Add it all up and an electric car now costs $61,000 on average, according to researcher Edmunds.com. That’s a lot of money when the average new-vehicle price — across all cars — has inflated to $46,000. And yet the buyers keep coming.

But there’s an underlying problem here. New cars are already out of reach for more than half of Americans, which means EVs are affordable to a limited group of well-off buyers only. Some 30 per cent of all new cars sold last year had a suggested retail price above $50,000, up from just 6 per cent ten years ago, according to Charlie Chesbrough, a senior economist at Cox Automotive.

With many buyers priced out of the new-car market, ever fewer people will be able to make the switch to electric and instead keep burning gasoline for years to come.

“It’s clearly a product for the upper crust,” Chesbrough said in an interview. “It’s going to be a long time before electric vehicles are the majority of cars on the road.”

Part of this is the natural evolution of new technology. EVs are still expensive to build. Ford, for example, is in the midst of launching the F-150 Lightning plug-in pickup and is spending $50bn to roll out more EVs, with plans to build 2 million annually by 2026.

Rising raw-materials costs are rendering some battery-powered models unprofitable, the carmaker’s CFO John Lawler said at an investor conference this week. He added Ford is seeing an increase in auto loan delinquencies amid rising inflation and higher interest rates.

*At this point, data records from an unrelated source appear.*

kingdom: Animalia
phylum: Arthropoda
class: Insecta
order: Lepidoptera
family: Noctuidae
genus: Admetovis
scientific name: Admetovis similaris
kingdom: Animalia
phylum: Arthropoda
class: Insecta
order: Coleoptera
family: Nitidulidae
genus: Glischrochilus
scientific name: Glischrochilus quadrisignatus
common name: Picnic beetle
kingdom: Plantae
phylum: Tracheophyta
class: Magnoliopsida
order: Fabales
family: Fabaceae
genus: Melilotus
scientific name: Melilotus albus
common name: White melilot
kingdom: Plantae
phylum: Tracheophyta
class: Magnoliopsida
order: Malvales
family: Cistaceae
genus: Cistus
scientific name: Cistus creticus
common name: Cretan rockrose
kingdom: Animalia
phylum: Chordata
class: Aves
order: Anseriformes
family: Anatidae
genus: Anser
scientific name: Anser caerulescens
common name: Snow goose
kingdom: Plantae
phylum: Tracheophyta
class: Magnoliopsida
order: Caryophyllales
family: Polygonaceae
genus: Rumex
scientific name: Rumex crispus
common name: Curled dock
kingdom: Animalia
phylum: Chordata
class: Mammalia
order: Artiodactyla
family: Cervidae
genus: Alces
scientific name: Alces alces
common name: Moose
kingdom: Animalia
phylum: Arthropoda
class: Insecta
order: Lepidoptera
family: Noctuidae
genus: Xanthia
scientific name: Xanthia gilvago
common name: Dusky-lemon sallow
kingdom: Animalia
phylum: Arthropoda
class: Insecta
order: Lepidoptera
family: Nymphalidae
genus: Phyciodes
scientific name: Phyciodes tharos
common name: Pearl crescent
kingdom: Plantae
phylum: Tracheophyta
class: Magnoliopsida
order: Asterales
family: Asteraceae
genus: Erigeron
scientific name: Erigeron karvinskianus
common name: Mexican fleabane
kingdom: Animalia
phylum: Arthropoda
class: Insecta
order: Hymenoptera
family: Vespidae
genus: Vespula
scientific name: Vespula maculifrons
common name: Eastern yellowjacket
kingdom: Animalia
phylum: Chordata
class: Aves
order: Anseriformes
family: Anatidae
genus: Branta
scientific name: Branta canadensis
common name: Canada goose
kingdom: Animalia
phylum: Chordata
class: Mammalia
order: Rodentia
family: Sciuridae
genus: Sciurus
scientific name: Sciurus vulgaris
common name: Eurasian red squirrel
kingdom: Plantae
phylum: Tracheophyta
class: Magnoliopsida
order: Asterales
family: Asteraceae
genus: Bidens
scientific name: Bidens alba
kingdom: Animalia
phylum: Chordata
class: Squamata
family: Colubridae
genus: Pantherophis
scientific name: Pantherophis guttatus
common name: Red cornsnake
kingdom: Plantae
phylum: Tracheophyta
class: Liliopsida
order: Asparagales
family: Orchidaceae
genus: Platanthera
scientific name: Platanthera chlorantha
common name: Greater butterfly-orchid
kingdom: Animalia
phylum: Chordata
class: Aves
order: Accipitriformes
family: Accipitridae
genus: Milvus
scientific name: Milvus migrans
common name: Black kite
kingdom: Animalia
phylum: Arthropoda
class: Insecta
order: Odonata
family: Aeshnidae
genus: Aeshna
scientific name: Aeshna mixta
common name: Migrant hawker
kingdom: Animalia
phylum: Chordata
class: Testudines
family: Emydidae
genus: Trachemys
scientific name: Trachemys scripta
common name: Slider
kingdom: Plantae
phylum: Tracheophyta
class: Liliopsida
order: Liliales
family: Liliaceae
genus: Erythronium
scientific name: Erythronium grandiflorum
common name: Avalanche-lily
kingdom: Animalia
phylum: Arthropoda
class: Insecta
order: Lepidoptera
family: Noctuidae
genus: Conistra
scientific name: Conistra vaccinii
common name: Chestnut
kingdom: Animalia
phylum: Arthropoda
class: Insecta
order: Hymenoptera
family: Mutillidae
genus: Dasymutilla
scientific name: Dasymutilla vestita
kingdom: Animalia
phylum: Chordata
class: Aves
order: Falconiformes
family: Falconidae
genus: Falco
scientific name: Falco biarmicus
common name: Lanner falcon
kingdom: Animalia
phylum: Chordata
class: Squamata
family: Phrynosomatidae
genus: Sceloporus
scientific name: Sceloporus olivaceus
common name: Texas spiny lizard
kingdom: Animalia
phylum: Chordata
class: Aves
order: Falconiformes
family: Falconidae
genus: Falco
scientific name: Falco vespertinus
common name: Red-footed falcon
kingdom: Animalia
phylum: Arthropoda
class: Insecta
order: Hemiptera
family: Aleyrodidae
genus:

CEOs from General Motors, Ford, Toyota and Stellantis wrote to leaders in Congress this week to ask them to waive limits on the $7,500 federal tax credits. GM and Tesla have already maxed out the 200,000-vehicle cap on that programme, and Toyota is getting close. Given the growth in EV sales, other producers likely won’t be far behind.

Despite the recent surge in EV sales, automakers will need to sell to middle-class buyers both to reach cost-effective scale with batteries and to make a dent in carbon emissions. That will be tough with $61,000 average sticker prices.

GM is the first to make a move. The company this month dropped the price of its Chevrolet Bolt and its slightly bigger cousin, the Bolt EUV, by $6,000, in part because its credits ran out. The bigger play comes next year, when the Chevrolet Blazer and Equinox go on sale for around $30,000. Both cars could change the game, and the EV market.